=== To-do item ===
Can you write out these rows again with "Glassio" substituted for each "Zeelool", keeping everything else unchanged and leaving the pictures out?

[Saved entries]

☆ ☆ ☆

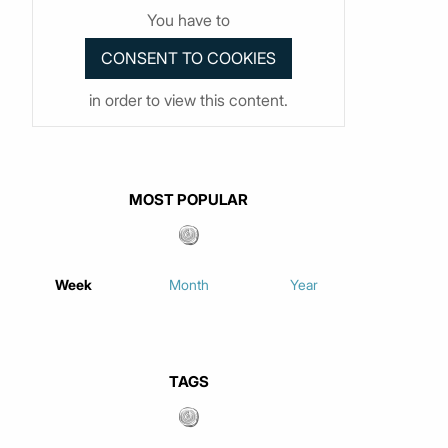
You have to
in order to view this content.
MOST POPULAR
Week
Month
Year
TAGS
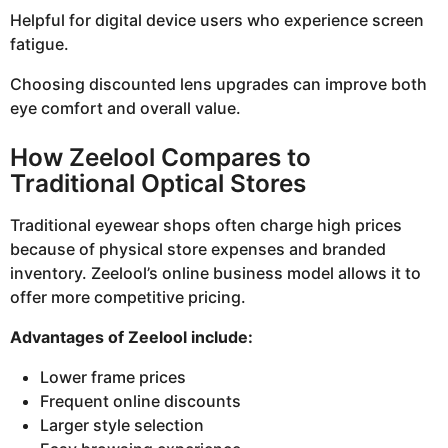
Helpful for digital device users who experience screen
fatigue.
Choosing discounted lens upgrades can improve both
eye comfort and overall value.
How Zeelool Compares to
Traditional Optical Stores
Traditional eyewear shops often charge high prices
because of physical store expenses and branded
inventory. Zeelool’s online business model allows it to
offer more competitive pricing.
Advantages of Zeelool include:
Lower frame prices
Frequent online discounts
Larger style selection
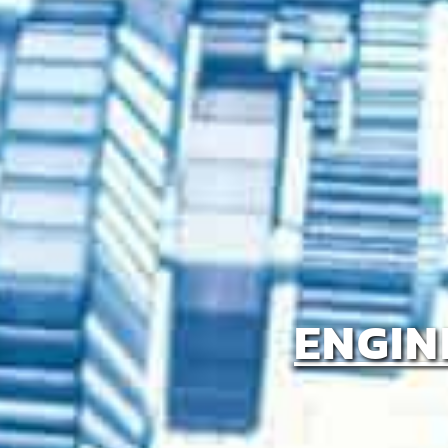
ENGIN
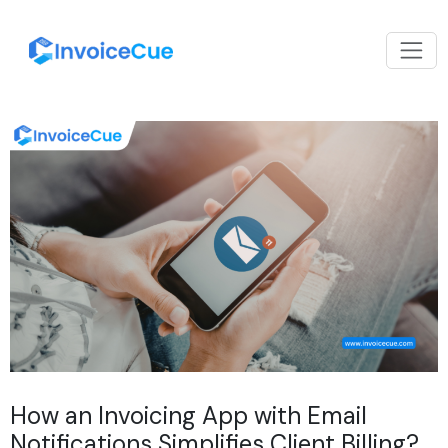
How an Invoicing App with Email
Notifications Simplifies Client Billing?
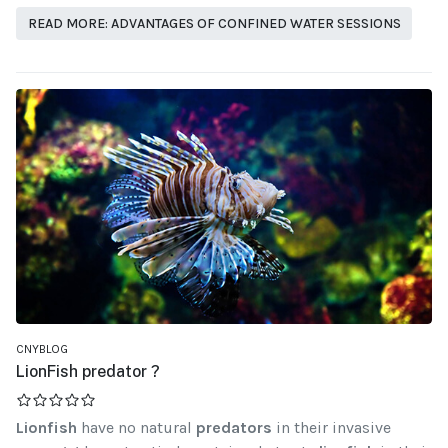
READ MORE: ADVANTAGES OF CONFINED WATER SESSIONS
CNYBLOG
LionFish predator ?
Lionfish
have no natural
predators
in their invasive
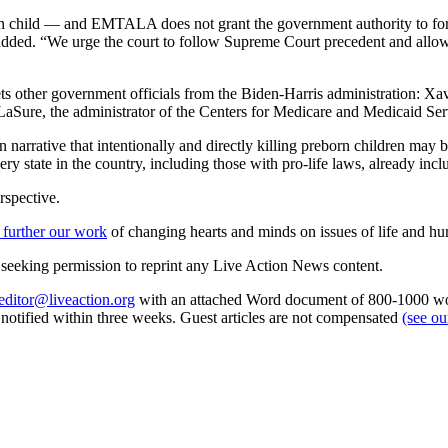
born child — and EMTALA does not grant the government authority to forc
ded. “We urge the court to follow Supreme Court precedent and allow do
rgets other government officials from the Biden-Harris administration:
aSure, the administrator of the Centers for Medicare and Medicaid Ser
narrative that intentionally and directly killing preborn children ma
ery state in the country, including those with pro-life laws, already inc
rspective.
 further our work
of changing hearts and minds on issues of life and hu
re seeking permission to reprint any Live Action News content.
editor@liveaction.org
with an attached Word document of 800-1000 word
e notified within three weeks. Guest articles are not compensated
(see o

☆ ☆ ☆

=== Task answer ===
You have to
in order to view this content.
MOST POPULAR
Week
Month
Year
TAGS
Helpful for digital device users who experience screen
fatigue.
Choosing discounted lens upgrades can improve both
eye comfort and overall value.
How Glassio Compares to
Traditional Optical Stores
Traditional eyewear shops often charge high prices
because of physical store expenses and branded
inventory. Glassio’s online business model allows it to
offer more competitive pricing.
Advantages of Glassio include:
Lower frame prices
Frequent online discounts
Larger style selection
ENGIN
How an Invoicing App with Email
Notifications Simplifies Client Billing?
READ MORE: ADVANTAGES OF CONFINED WATER SESSIONS
CNYBLOG
LionFish predator ?
Lionfish
have no natural
predators
in their invasive
born child — and EMTALA does not grant the government authority to forc
ded. “We urge the court to follow Supreme Court precedent and allow do
rgets other government officials from the Biden-Harris administration:
aSure, the administrator of the Centers for Medicare and Medicaid Ser
narrative that intentionally and directly killing preborn children ma
ery state in the country, including those with pro-life laws, already inc
rspective.
 further our work
of changing hearts and minds on issues of life and hu
re seeking permission to reprint any Live Action News content.
editor@liveaction.org
with an attached Word document of 800-1000 word
e notified within three weeks. Guest articles are not compensated
(see o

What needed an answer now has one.